• Problem to work on: Please pick out every line in the material below that contains the word "series" and copy those lines out.

• Supplied data:
((

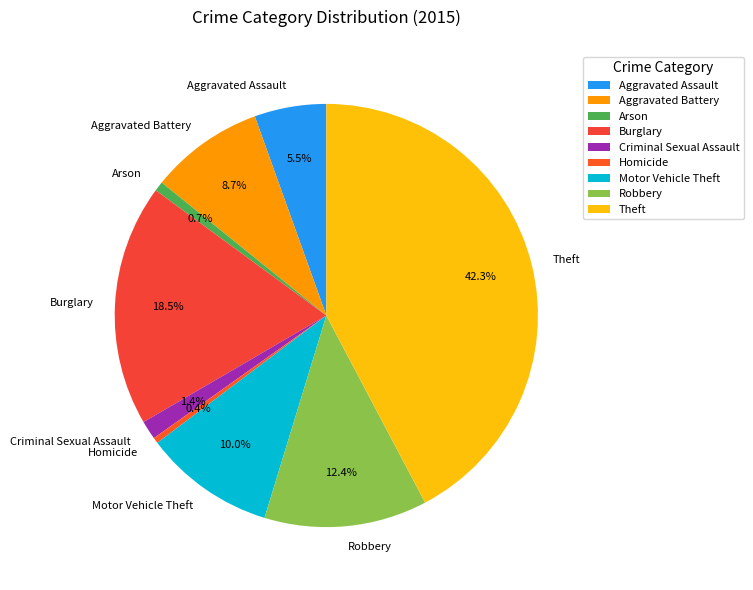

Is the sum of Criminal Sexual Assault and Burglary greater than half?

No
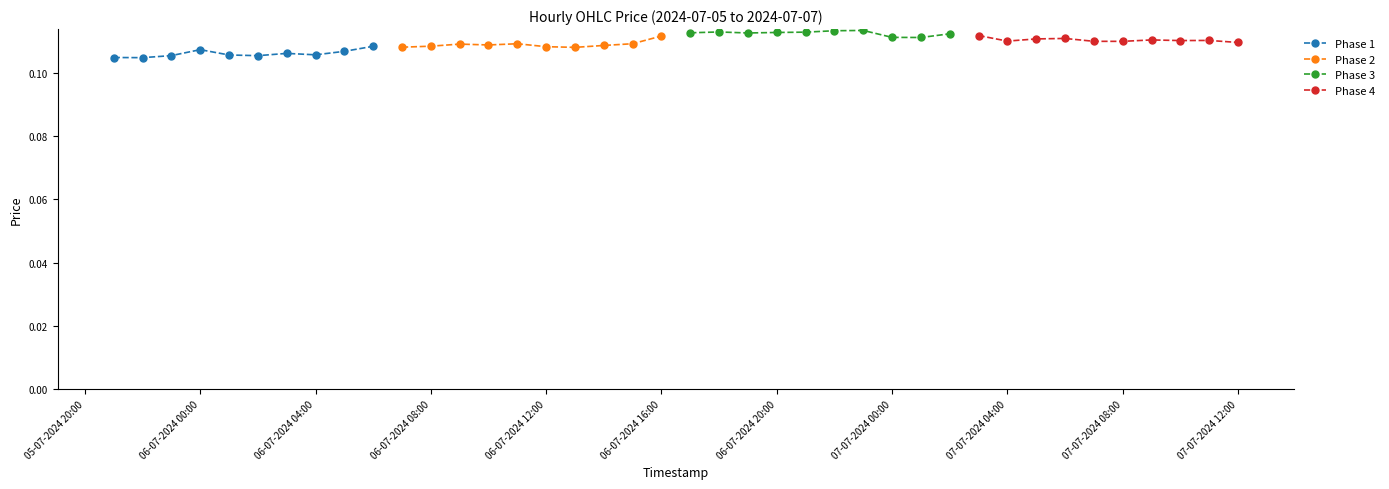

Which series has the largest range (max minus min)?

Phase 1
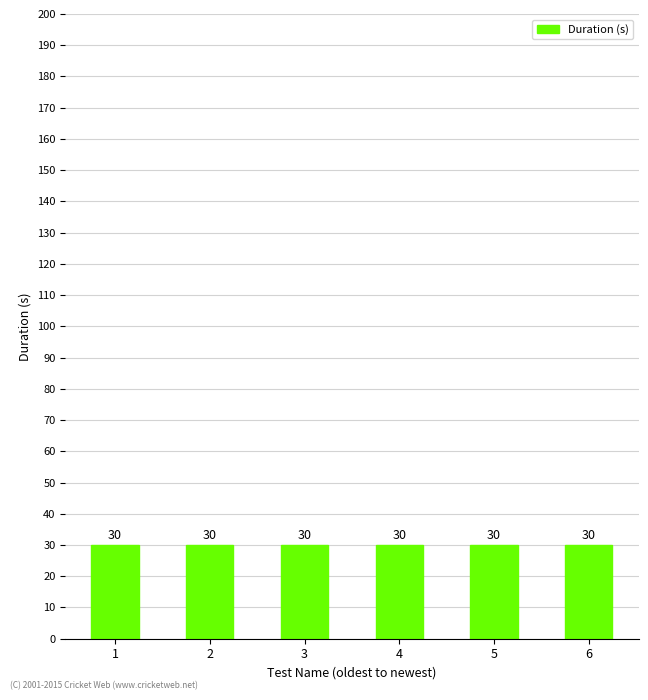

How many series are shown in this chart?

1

))

• Result:
Which series has the largest range (max minus min)?
How many series are shown in this chart?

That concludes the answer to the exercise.